The Government is seeking views on:
- The criteria for determining which phase each sector should fall into.
- Whether the rating could be used to meet some of the trigger points for EPCs.
- Whether the framework could be expanded to cover wider sustainability issues such as water, waste and indoor air quality.
- Whether to punish non-compliance by publicising the organisations or by imposing financial penalties.
Consultation on a minimum EPC B rating for privately rented non-domestic buildings
The Energy Efficiency (Private Rented Property) (England and Wales) Regulations 2015 (PRS Regulations) currently set a minimum energy efficiency standard (MEES) of EPC E for privately rented non-domestic buildings.
The 2020 Energy White Paper confirmed that the future trajectory for this sector will be EPC B by 2030, which it is estimated will see the proportion of the non-domestic rented stock within scope of the PRS Regulations increase from around 10 per cent to around 85 per cent. The Government is now consulting on how to implement that target and generally how to improve MEES compliance and enforcement.
The Government proposes a phased implementation of the EPC B by 2030 requirement, with the introduction of two ‘compliance windows’:
- During the first compliance window (2025-2027), landlords of all non-domestic rented buildings in scope of MEES must present a valid EPC by April 1, 2025 and, if not a C or above, must improve the building to a minimum EPC C by April 1, 2027 or register a valid exemption.
- During the second compliance window (2028-2030), those landlords must present a valid EPC by April 1, 2028 and, if not a B or above, must have improved the building to a minimum EPC B, or register a valid exemption by April 1, 2030.
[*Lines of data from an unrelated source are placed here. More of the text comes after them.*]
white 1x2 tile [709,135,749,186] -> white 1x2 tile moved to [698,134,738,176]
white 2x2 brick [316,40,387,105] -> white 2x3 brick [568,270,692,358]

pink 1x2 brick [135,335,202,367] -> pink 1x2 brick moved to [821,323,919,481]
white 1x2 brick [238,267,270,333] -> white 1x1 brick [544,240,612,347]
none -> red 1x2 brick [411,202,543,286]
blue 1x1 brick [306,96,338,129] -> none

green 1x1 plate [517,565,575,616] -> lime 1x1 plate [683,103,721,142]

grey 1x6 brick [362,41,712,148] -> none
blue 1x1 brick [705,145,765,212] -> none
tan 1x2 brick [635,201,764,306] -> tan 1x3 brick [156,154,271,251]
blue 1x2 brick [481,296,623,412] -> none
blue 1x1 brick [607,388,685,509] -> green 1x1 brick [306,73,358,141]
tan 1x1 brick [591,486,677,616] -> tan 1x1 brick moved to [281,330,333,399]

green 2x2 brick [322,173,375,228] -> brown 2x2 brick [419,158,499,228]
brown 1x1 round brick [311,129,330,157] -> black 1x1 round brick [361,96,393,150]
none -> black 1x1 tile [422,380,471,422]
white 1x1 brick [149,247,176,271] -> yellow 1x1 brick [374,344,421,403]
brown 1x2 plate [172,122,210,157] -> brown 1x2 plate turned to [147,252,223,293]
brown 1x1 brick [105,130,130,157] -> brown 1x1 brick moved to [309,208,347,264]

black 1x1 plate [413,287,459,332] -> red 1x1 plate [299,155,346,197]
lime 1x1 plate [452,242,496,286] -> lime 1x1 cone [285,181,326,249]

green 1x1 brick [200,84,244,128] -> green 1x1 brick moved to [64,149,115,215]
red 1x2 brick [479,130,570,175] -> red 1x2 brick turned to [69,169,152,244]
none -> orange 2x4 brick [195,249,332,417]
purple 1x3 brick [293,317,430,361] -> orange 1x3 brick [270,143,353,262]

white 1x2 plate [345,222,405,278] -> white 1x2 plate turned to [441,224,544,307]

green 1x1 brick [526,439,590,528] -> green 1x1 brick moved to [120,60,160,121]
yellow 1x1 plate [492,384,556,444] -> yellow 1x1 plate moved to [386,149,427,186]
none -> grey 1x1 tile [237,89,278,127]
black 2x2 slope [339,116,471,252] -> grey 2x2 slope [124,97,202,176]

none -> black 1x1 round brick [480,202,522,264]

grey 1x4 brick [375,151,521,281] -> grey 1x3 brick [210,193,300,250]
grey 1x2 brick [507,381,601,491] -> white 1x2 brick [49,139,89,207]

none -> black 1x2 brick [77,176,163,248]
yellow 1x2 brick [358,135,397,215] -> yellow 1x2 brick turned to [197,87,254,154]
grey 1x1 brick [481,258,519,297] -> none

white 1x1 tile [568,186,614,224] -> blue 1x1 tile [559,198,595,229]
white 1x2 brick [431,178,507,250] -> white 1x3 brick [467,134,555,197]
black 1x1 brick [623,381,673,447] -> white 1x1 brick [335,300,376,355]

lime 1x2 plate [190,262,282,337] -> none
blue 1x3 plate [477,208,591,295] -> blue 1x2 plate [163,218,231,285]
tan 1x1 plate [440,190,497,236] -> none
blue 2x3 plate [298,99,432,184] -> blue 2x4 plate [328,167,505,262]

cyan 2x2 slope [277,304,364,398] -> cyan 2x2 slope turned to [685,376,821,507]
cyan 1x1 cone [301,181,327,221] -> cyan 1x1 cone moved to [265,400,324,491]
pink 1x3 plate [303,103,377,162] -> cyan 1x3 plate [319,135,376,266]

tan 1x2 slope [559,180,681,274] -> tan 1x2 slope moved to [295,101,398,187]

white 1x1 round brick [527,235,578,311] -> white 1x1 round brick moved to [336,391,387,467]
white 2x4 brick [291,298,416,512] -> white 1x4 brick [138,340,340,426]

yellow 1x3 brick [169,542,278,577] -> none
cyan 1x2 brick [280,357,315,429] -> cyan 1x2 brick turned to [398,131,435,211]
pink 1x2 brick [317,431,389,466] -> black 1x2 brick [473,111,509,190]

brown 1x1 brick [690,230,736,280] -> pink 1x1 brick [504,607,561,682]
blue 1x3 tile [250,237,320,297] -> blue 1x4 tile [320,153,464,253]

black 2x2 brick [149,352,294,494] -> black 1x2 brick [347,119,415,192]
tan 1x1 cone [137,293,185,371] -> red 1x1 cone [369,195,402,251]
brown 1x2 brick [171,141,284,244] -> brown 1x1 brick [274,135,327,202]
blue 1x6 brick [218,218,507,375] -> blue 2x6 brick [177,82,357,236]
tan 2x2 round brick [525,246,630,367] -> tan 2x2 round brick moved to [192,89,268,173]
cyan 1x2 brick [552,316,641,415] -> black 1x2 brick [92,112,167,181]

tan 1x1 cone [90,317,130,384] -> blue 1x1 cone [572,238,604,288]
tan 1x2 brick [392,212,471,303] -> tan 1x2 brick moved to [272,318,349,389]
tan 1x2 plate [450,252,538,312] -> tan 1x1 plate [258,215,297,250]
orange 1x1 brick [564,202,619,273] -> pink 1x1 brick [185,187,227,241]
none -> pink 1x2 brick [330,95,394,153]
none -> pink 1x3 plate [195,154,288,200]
However the Government recognises that this proposed new framework is unlikely to be successful unless it is supported by effective compliance and enforcement regimes. Views are therefore also sought on proposed reforms, including:
- The introduction of a PRS Exemptions and Compliance database to provide the data local authorities require for enforcement and compliance monitoring.
- Updating the penalty framework to enforce the new requirements.
- A requirement for landlords to have a valid EPC at all times.
- Replacing the ‘three quotes’ system for the seven-year payback with a user-friendly ‘payback calculator’.
- The introduction of tenant obligations to take on a share of the responsibility for MEES compliance.
Both consultations close on June 9, 2021.
For further information please contact Counsel Lucy Bruce Jones.
Electrical safety standards in the PRS now in force across the board
The Electrical Safety Standards in the Private Rented Sector (England) Regulations came into force on June 1, 2020. They have applied to all new specified tenancies in the private rented sector (PRS) since July 1, 2020 and from April 1, 2021, to all existing specified tenancies. A “specified tenancy” is, with some exceptions (including leases of over seven years, student halls of residence and a tenancy where the landlord is a private registered provider of social housing), a tenancy of premises occupied by a person as their only or main residence.
Amongst other things the Regulations require that landlords meet national standards for electrical safety and have the electrical installations in their properties inspected and tested at least every five years by a person who is qualified and competent. A copy of the report must be supplied to existing tenants within 28 days of the inspection and to new tenants before they occupy the premises.
Local authorities may impose a financial penalty of up to £30,000 on landlords who are in breach of their duties.
Government guidance for landlords, tenants and local authorities has been updated to reflect the fact that the regulations are now in force for all tenancies.